Adorno fará algumas ponderações acerca do estabelecimento popperiano da prioridade do problema sobre as “percepções” e a “observação”. Trata-se de discutir o significado ou interesse que têm os problemas identificados pelo cientista e para os quais se devem buscar soluções. Segundo Adorno, em sua tese da prioridade do problema, Popper leva em conta (implicitamente) o fato de que os métodos não dependem do ideal metodológico, mais sim do objeto. Assim sendo, Popper constata que a qualidade do desempenho científico-social é proporcional à significação ou ao interesse que tenham os problemas tratados por ele – o que implica em conferir certo peso ao objeto. Contudo, dirá Adorno, deve-se ponderar que nem sempre é possível um julgamento a priori acerca da relevância dos assuntos do investigador; do mesmo modo que a própria exigência de relevância do problema não pode ser dogmatizada (ADORNO, 1986b, 50).

No tocante aos atributos e características que Popper julga que devam ser preenchidos para que se defina se os problemas de pesquisa são relevantes ou significativos e se as investigações entabuladas resultam, de fato e de direito, em um trabalho científico (a honestidade, a linearidade e a simplicidade), Adorno alerta para algumas precauções que devem ser tomadas. Em primeiro lugar, na “vida científica real” a honestidade em geral se identifica com o trabalho daquele que pensa o que todos pensam, o comum, que pensa o igual – de modo que a renúncia à fantasia é tomada por ethos científico; em segundo lugar, diz-nos Adorno, a linearidade e a simplicidade (objetivos que, segundo Popper, deveriam ser perseguidos pelo investigador) não são idéias inquestionáveis quando o próprio objeto se revela por demais complexo e contraditório:

As respostas do bom senso retiram suas categorias em tal escala do já estabelecido que tendem a ter o seu véu reforçado ao invés de penetrado. No que tange à linearidade, o caminho pelo qual se chega a um conhecimento dificilmente é antecipável. Em vista da situação atual da sociologia, eu atribuiria um peso maior ao arrojo e à peculiaridade da solução proposta, conforme, aliás, os critérios de Popper para a qualidade científica (ADORNO, 1986b, 50/51).

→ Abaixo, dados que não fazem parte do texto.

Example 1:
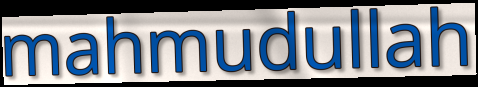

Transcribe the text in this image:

mahmudullah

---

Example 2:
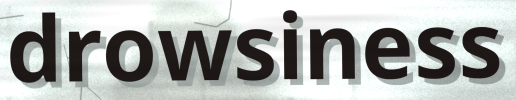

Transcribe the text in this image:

drowsiness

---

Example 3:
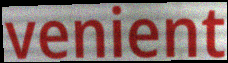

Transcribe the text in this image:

venient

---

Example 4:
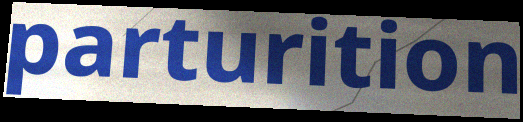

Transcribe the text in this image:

parturition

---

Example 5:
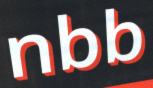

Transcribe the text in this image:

nbb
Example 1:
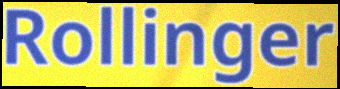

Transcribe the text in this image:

Rollinger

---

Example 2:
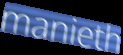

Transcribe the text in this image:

manieth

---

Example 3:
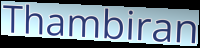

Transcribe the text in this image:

Thambiran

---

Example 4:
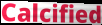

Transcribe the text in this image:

Calcified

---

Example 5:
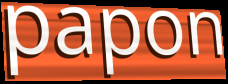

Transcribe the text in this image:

papon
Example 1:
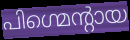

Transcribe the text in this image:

പിഗ്മെന്റായ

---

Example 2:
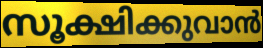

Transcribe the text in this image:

സൂക്ഷിക്കുവാൻ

Mais adiante, e por ocasião da mesma linha argumentativa, Adorno afirmará que o primado da sociedade entendida como algo abrangente e, ademais, fechado em si mesmo em face de suas manifestações individuais, não é senão o corolário, no plano do conhecimento social, de percepções cuja origem se encontram no conceito de sociedade e que se transformam em problemas sociológicos individuais apenas através do confronto posterior do pressuposto a priori com o material particular:

Dito de forma mais genérica: as teorias do conhecimento, tais como foram desenvolvidas e transmitidas com alguma independência pela grande filosofia desde Bacon e Descartes, foram concebidas, mesmo pelos empiristas, de cima para baixo. Com freqüência, não conseguiram fazer justiça ao conhecimento conseguido efetivamente. Segundo um projeto de ciência que lhe é exterior, ele foi ajustado como contínuo indutivo ou dedutivo (ADORNO, 1986b, 51).

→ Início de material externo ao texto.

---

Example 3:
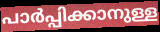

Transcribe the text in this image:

പാർപ്പിക്കാനുള്ള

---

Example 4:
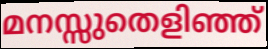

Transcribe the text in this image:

മനസ്സുതെളിഞ്ഞ്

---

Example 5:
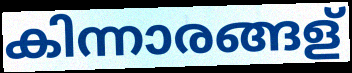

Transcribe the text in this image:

കിന്നാരങ്ങള്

Para arrematar seu raciocínio, Adorno recorrerá a Bérgson para afirmar que uma das tarefas fundamentais da teoria do conhecimento seria a reflexão a respeito de como se processa o conhecimento – e não mais descrição de seu desempenho feita de antemão segundo um modelo lógico ou científico. Desta feita, Adorno contesta vigorosamente o postulado de que o método (que no caso de Popper significaria as regras da lógica formal e situacional) tenha um papel fundamental e preponderante no processo de aquisição de conhecimento. Destarte, o filósofo contesta o privilégio do método em conferir acesso à verdade e à objetividade – tal privilégio, sob a sua perspectiva, já bastaria para atribuir o qualificativo de “positivista” ao pensamento de Popper. Aliás, Adorno vai ainda mais longe, sugerindo que não é a adoção do método que garantirá a objetividade e a neutralidade da empreitada científica em busca da verdade (ADORNO, 1986b, 51/52).

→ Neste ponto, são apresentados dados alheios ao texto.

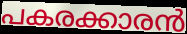
പകരക്കാരൻ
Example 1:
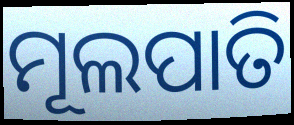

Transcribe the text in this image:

ମୂଲପାତି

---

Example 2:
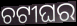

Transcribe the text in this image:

ଚଟୀଘର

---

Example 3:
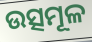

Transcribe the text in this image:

ଉତ୍ସମୂଳ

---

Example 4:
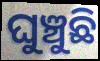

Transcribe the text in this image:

ଘୁଞ୍ଚୁଛି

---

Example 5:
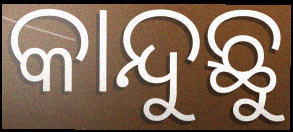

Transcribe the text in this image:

କାନ୍ଦୁଛୁ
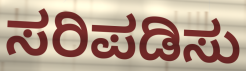
ಸರಿಪಡಿಸು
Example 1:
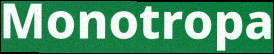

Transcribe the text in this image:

A questão então se desdobrará do seguinte modo: de fato, diz Adorno, o conhecimento sociológico é crítica; não obstante, há nuances para se estabelecer o que se quer dizer com “crítica” – no caso de Popper, claro está que uma tentativa de solução não acessível a crítica factual deverá ser abandonada como não científica. Aos olhos de Adorno, no entanto, tal afirmação parece algo ambíguo. O filósofo põe o dedo na ferida ao retomar o conceito de “crítica”, alertando para o perigo de se promover uma redução do conceito aos chamados “fatos” – quer dizer, “/.../ o total resgate do pensamento através de observação /.../” (ADORNO, 1986b, loc. cit.) –, o que nivelaria o pensamento à hipótese e privaria a sociologia de seu momento essencial de “antecipação”: fatos não são o termo irredutível da sociedade, visto que eles também são mediados por ela.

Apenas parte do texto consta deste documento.